One is this famous old episode of Macross where Hikaru and Minmei get locked into the bowls of the Macross and stuck there after the ship transforms into is humanoid mode. It's a pretty game-changing episode of the series, IIRC, because it's when Hikaru realizes that Minmei has a completely horrible personality. I think this has a sequence involving Hikaru and Minmei escaping crushing walls that's quite similar to the trash compactor sequence here.
The other one is a pretty famous episode of Red Dwarf where Rimmer and Lister, who detest each other 99% of the time, get stuck somewhere and are freezing to death and can't escape, instead having to wait on other characters to come save them. During this brief period of lock-in, Rimmer and Lister come to a transcendent understanding of each other that, since Red Dwarf is an abject comedy, completely evaporates once they're no longer afraid of freezing to death.

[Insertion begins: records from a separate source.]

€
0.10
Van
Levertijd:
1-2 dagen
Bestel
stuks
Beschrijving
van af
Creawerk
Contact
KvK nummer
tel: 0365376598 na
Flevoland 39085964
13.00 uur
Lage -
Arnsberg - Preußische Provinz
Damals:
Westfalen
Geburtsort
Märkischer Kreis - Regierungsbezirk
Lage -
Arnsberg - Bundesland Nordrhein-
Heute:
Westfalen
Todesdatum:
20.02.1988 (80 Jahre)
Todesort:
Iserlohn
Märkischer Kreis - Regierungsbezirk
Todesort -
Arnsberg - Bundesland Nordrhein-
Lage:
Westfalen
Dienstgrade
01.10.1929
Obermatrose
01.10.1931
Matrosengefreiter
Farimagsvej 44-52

There's a Japanese-dubbed episode of Red Dwarf included on the DVDs, so it seems quite likely to me (especially given the show's sense of humor) that Sazer X's creators might have been familiar with this episode. I need to go back and rewatch the episode to check, but I think the "There's nothing else to do, let's kill some time by talking" bit and some of the other bits may be directly from this episode.

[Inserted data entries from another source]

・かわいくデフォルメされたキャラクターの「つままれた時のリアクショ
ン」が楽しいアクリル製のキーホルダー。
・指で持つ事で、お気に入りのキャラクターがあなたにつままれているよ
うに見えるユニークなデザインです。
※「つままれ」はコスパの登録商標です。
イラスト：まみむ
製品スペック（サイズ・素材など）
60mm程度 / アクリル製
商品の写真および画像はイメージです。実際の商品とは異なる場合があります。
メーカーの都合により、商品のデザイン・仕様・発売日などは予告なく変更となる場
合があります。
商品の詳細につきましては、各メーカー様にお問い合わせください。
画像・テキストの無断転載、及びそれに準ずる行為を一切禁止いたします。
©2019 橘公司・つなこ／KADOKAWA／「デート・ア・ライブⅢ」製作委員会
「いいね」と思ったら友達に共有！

- What a delightful episode! I suspect someone's got a face-turn a-brewing after this. The only other thing you could really do with what happened here was kill Blaird off tragically. I can't see a show as quirky as this one really going in that direction.

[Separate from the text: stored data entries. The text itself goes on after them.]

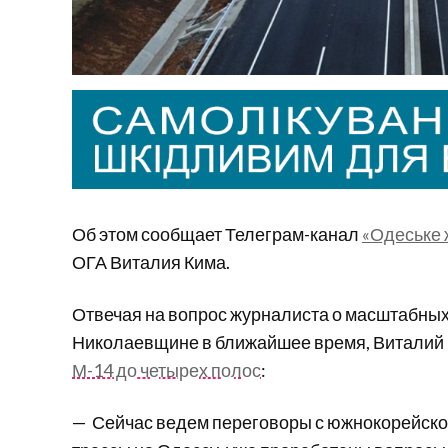
Об этом сообщает Телеграм-канал
«Одеське 
ОГА Виталия Кима.
Отвечая на вопрос журналиста о масштабных
Николаевщине в ближайшее время, Виталий
М-14 до четырех полос
:
— Сейчас ведем переговоры с южнокорейско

- You know, Sazer X has reminded me of something for awhile and I think it might be Macross 7, the wackiest and perhaps most creative of the Macross sequels. The two shows have really similar senses of humor and melodrama and even blend them in a similar way. They're also both shows that tend to get dismissed out of hand by people who've overheard negative things from other people who never bothered to watch the show but totally read complaints on some guy's website.
Episode 10:
- I want to call this episode "Forbidden Bromance."
- It's so awkward to meet your ex when you're out in public....
- I don't care much for this fight between Takuto and Blaird. When you let Takuto just grab hold of Blaird's sword like that, you lampshade the fact that it's not really metal, doesn't have a cutting edge, and is in fact just a big ol' prop. It kinda swings suspension of disbelief from the neck until dead, dead, dead.
- I dunno, Cyclead. I think you'd make stronger giant monsters out of species hadn't gone extinct already. (Just sayin'.)
- Oh man, the revelation with the Captain just being a machine is so Macross 7.
- This episode's kinda laying it on thick with the daddy issues. I wonder if this show was directly influenced by Macross 7? A lot of that show is also about Mylene's issues with her parents... which are not as sledgehammer-obvious or as daddy-oriented, but still pretty prominent.
- I like that Blaird's big character development breakthrough in this episode is realizing that, deep down, he doesn't really care about the Cosmo Capsule plot and it's time to stop pretending otherwise.